What, Me Proselytize?
Several Jewish students narrowly escaped conversion to the Catholic faith this week. It turns out to have been all the fault of a copy-and-paste snafu. Evan Michals explained in an e-mail:
Many of you may have received a blitz from Yardena Beeber this morning, concerned about Hillel's last blitz about AQ and Hillel's educational services.When I wrote the blitz, I copied and pasted AQ's description of their Mass Explained, and then wrote a description for Hillel's Learner's Service.
Our organizations are not trying to get people to convert; we are just offering a version of our services that are educational, for those who would like to learn more about the services at AQ or Hillel.
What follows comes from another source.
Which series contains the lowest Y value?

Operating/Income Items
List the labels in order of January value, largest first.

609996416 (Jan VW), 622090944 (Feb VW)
Since many members of AQ have come to our services at the Roth Center, we were hoping that in the spirit of learning, some members of Hillel would be interested in going to AQ's mass.
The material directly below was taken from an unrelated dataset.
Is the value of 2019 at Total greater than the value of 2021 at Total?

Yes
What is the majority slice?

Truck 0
I apologize for not paying closer attention to the wording of my blitz, and I will certainly do so in the future.
If you would like to speak to me about this issue, please blitz me. I'd love to talk about it.
Bells Are Ringing
The Dartmouth Review is happy to announce the marriage of two former staffers, Alexander Talcott '04 and Kristin Steinert '04. During their time at the Review, Kristin served as President and Alex in a variety of editorial positions, including Senior Editor.
Talcott is currently a student at Notre Dame Law School in South Bend, Indiana, while Steinert is a supervisor at McMaster-Carr in Elmhurst, Illinois.
They will be married September 2, 2006, in Ludlow, Vermont. A reception is to follow at the Bates Mansion in Cavendish, VT, the site of many a Dartmouth fraternity and sorority formal.
We at TDR wish the couple the utmost connubial bliss.
Hanover Blacks Out
According to a recent headline in the Daily Dartmouth, "Two thirds of campus blacks out for hour." The article refered to an incident on Wednesday night, when a tree branch fell on a power line during a rain storm. Much of the campus remained in darkness for nearly an hour until power was restored. Only about one third of students surveyed could recall the incident; the remaining two thirds having blacked out for several hours.
BbOne Ended, Few Notice
On Tuesday, the College announced via e-mail that at the end of this term, it will terminate its BbOne program, a debit-card-esque program which allows students to use their Dartmouth Card for purchases at Hanover stores and restaurants. The College and Blackboard, the company who administers the eight-year-old program, decided to pull the plug after a third-party who processes transactions went out of business. The program was the successor to Hanover Green Card and Student Advantage, popularly known as SA-Cash. The end has been a long time coming for the program, however, as it was slowly replaced with students' debit and credit cards. Many students said they rarely used BbOne, because it was not accepted at all the businesses that they frequented. The College is currently looking into options to replace the program, including a device which would shake-down students each morning for spare change, in hopes of covering the costs of a bloated administrative budget.